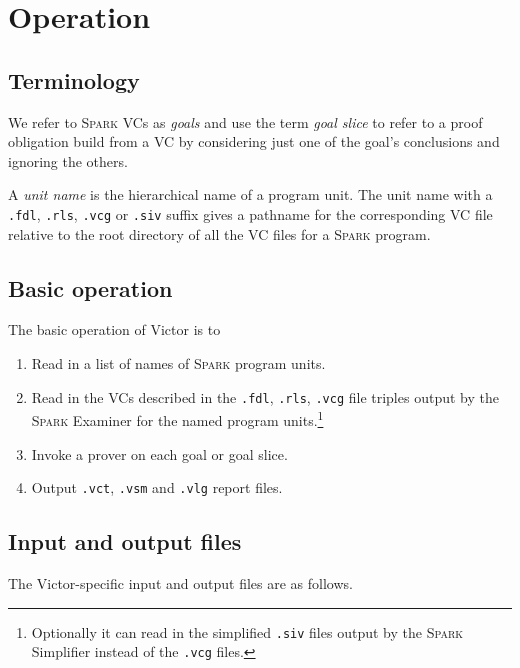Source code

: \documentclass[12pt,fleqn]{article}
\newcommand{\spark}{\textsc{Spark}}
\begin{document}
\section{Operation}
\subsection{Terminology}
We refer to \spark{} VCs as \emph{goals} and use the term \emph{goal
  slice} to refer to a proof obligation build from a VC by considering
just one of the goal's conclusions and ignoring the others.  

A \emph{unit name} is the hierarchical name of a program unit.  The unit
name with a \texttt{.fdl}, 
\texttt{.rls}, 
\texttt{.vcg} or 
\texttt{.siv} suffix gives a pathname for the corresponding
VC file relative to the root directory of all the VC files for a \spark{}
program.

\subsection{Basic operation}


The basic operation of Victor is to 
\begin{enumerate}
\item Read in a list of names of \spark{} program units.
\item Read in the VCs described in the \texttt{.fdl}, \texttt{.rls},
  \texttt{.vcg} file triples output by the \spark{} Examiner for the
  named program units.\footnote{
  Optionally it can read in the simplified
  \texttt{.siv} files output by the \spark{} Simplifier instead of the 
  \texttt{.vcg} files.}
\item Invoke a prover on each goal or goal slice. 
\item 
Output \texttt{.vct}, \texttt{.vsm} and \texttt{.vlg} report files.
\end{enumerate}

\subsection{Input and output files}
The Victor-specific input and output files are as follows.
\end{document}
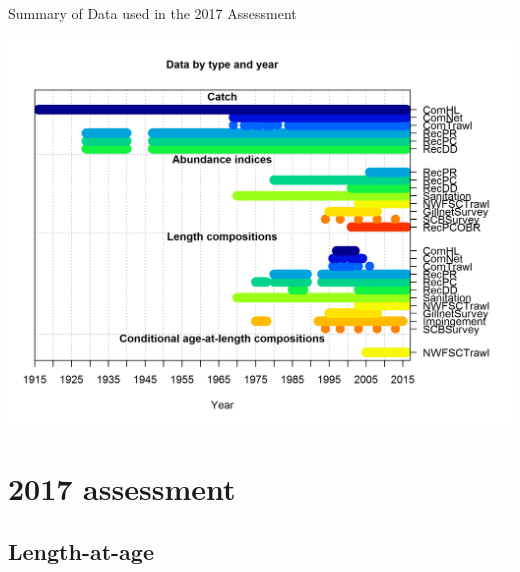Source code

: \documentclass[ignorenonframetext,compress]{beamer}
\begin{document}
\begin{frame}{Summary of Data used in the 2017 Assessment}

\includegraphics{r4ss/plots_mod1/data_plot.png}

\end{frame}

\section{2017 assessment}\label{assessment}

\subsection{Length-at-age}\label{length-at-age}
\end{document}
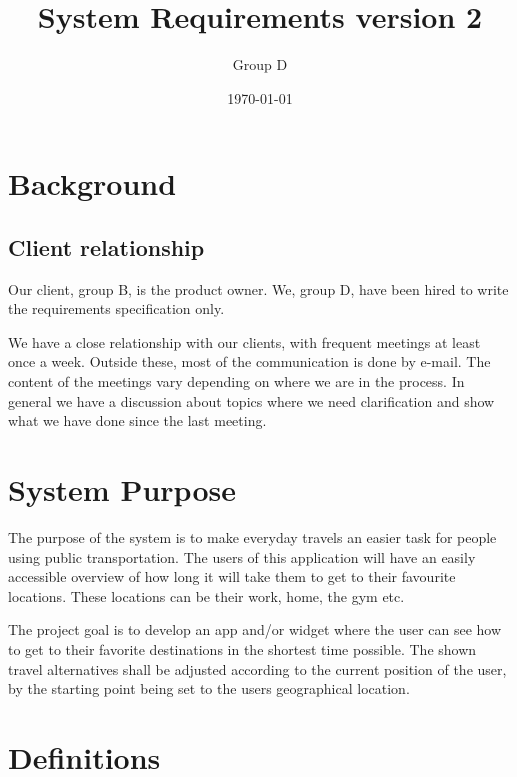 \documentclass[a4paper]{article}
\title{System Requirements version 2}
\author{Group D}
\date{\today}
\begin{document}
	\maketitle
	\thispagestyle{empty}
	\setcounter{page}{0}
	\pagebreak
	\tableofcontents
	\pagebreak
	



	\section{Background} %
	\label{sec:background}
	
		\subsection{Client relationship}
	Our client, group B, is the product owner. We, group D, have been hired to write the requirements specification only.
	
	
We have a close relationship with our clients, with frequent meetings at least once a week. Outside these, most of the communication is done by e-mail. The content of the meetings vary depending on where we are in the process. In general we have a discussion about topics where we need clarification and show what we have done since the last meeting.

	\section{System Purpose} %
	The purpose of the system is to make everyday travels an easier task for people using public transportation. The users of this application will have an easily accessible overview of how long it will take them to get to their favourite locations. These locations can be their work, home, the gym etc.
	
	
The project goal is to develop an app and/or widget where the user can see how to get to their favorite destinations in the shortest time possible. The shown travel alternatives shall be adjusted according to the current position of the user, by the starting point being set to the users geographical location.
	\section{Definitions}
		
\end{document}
+--
Your objective:
For the string "slice", go line by line through the material and copy every line that has it.

The answer:
  slice} to refer to a proof obligation build from a VC by considering
\item Invoke a prover on each goal or goal slice. 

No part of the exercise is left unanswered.